Protons fired through the plasma are focused into concentrated regions by magnetic fields. (a) This proton radiograph image shows strong, sharp features where proton concentrations greatly exceed their average value and provide evidence for large magnetic fields. (b) By analyzing the number of protons passing through the plasma, scientists could reconstruct the path-integrated magnetic field when the protons were fired. (Adapted from ref.

Both methods determined the magnetic field in the turbulent region at several times during the experiment and found that in less than 10 ns, the field amplified by a factor of 25–30. On galactic spatial and temporal scales, the same amplification mechanism could grow a tiny seed field to the observed values.
The initially weak magnetic fields in turbulent dynamo theory evolve according to Maxwell’s equations. When the magnetic field becomes strong enough to deflect the moving plasma, the magnetic energy grows linearly until the plasma motion can no longer amplify the magnetic field. The ratio between magnetic and kinetic energy saturates at a value that depends on the individual fluid properties.
From the lab measurements, the team determined that the magnetic field energy of the plasma saturated at about 4% of its kinetic energy. “It’s reasonable that the mean magnetic energy is quantitatively smaller than the kinetic energy,” says Tzeferacos. Larger and denser plasmas would give the same result, and the measured 4% value is consistent with models in the literature.
Numerical simulations supported the case that the precollision plasmas became primed with tiny seed magnetic fields as a result of density and temperature gradients produced by the laser. 6 Simulations also showed that the fields grew exponentially, but the experiments did not temporally resolve the magnetic field growth rate. Follow-up experiments will address the rate at which the magnetic field grows and other, more detailed questions.
From lab to universe
“The fact that the dynamo effect is seen in an experiment validates simulations and provides very strong evidence that this is indeed what happens in the universe at large,” Gregori says. The equations that describe fluids are scale independent—waves in a water glass have the same properties as waves in the ocean.
For magnetic fields, the condition for scale invariance is that the magnetized fluid remains a good conductor. Mathematically, the condition means that a dimensionless parameter called the magnetic Reynolds number Rm is above a critical threshold value of 200. The higher the Rm, the more closely the magnetic field lines move with the plasma. The experiments achieved an Rm of 600, consistent with modeled intergalactic plasmas.
Reynolds observes that “lab work has often not had the prominence it deserves in astrophysics, because it’s difficult to get gases to have meaningful properties.
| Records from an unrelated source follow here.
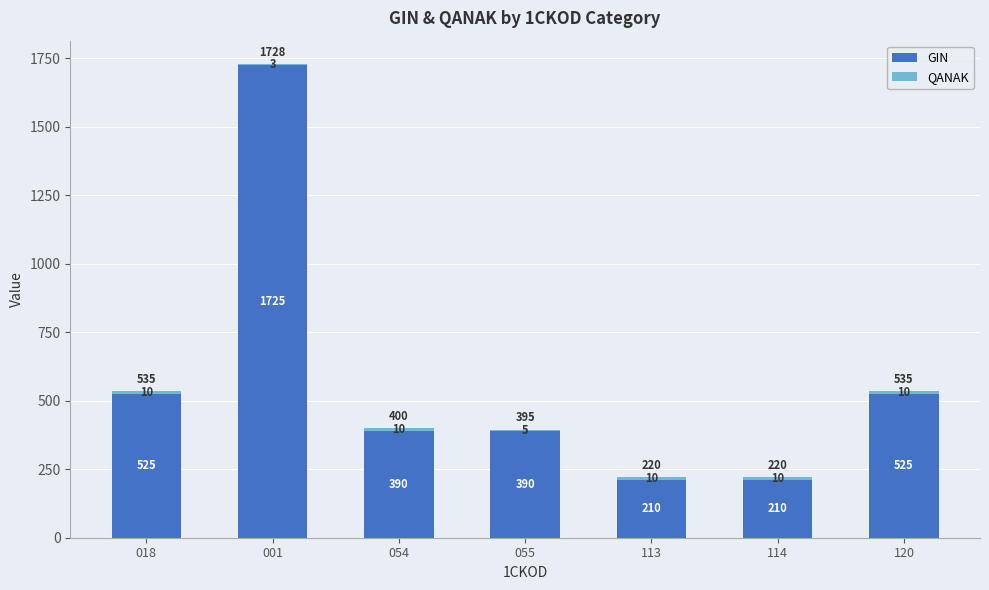

What is the sum of the GIN values at 114 and 001?

1935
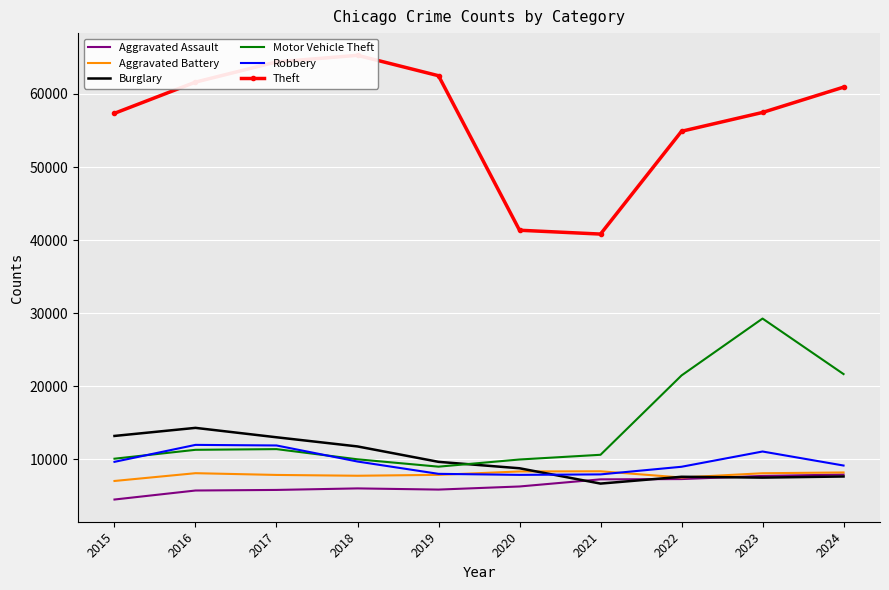

Reading right to left, transcribe all the data shown in this chart.

Aggravated Assault: 2024=7899	2023=7711	2022=7280	2021=7242	2020=6265	2019=5841	2018=6002	2017=5793	2016=5713	2015=4480
Aggravated Battery: 2024=8184	2023=8077	2022=7493	2021=8346	2020=8321	2019=7858	2018=7735	2017=7845	2016=8085	2015=7019
Burglary: 2024=7634	2023=7480	2022=7594	2021=6661	2020=8758	2019=9638	2018=11747	2017=13001	2016=14289	2015=13184
Motor Vehicle Theft: 2024=21652	2023=29254	2022=21466	2021=10605	2020=9959	2019=8978	2018=9985	2017=11380	2016=11285	2015=10068
Robbery: 2024=9133	2023=11053	2022=8964	2021=7920	2020=7855	2019=7995	2018=9681	2017=11880	2016=11960	2015=9638
Theft: 2024=60933	2023=57469	2022=54891	2021=40819	2020=41345	2019=62497	2018=65290	2017=64386	2016=61623	2015=57352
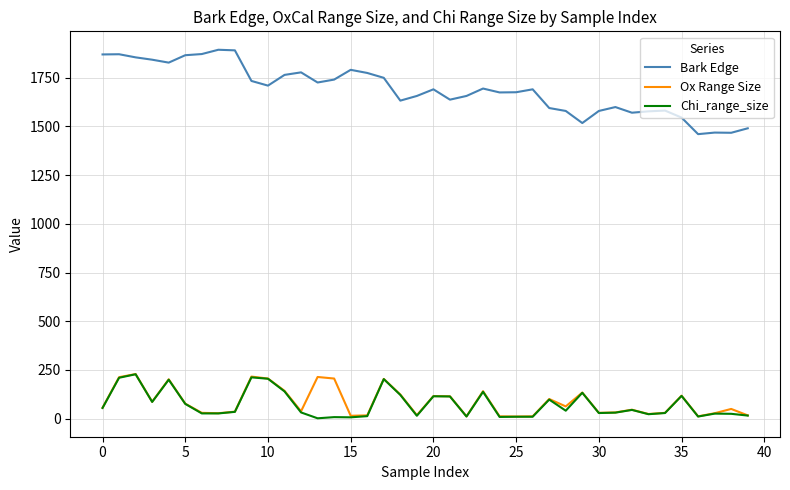

What is the maximum value for Bark Edge?

1893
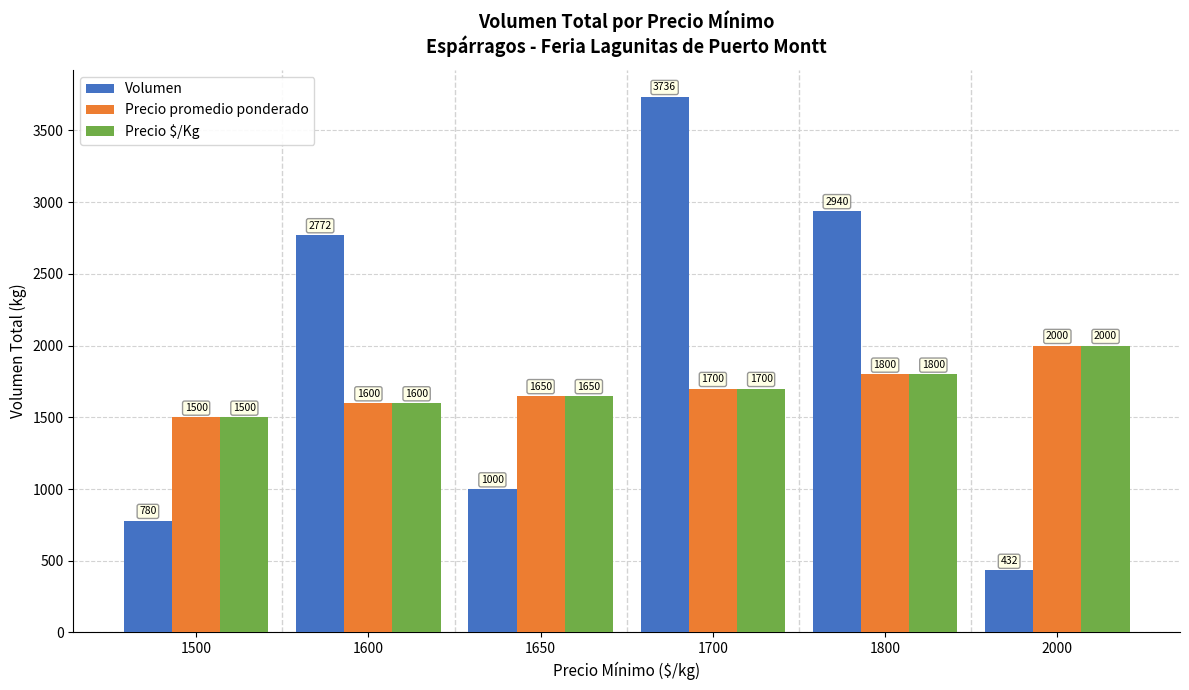

Which series has the widest spread of values?

Volumen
Experiments like this are important for providing fundamental verification of an important theory.”
Atoms in a laboratory plasma frequently collide with each other. That tends to homogenize the plasma, making laboratory plasmas simple to analyze. Unfortunately, the same homogenization does not occur in many less dense astrophysical plasmas, which are harder to understand. However, laboratory plasmas are beginning to approach the collision rate of their astrophysical brethren.
The laboratory platform offers a new opportunity to test theories about magnetic turbulent plasmas in situations relevant to astrophysics, and to analyze how charged particle acceleration develops in a plasma. Future experiments could provide insight into how quickly the magnetic field increases in strength, how strong it can get, and how it alters the turbulence that amplified it.
References
1. P. Tzeferacos et al., Nat. Commun. 9, 591 (2018). https://doi.org/10.1038/s41467-018-02953-2
2. A. Brandenburg, D. Sokoloff, K. Subramanian, Space Sci. Rev. 169, 123 (2012). https://doi.org/10.1007/s11214-012-9909-x
3. J. Larmor, in Report of the Eighty-Seventh Meeting of the British Association for the Advancement of Science, John Murray (1920), p. 159.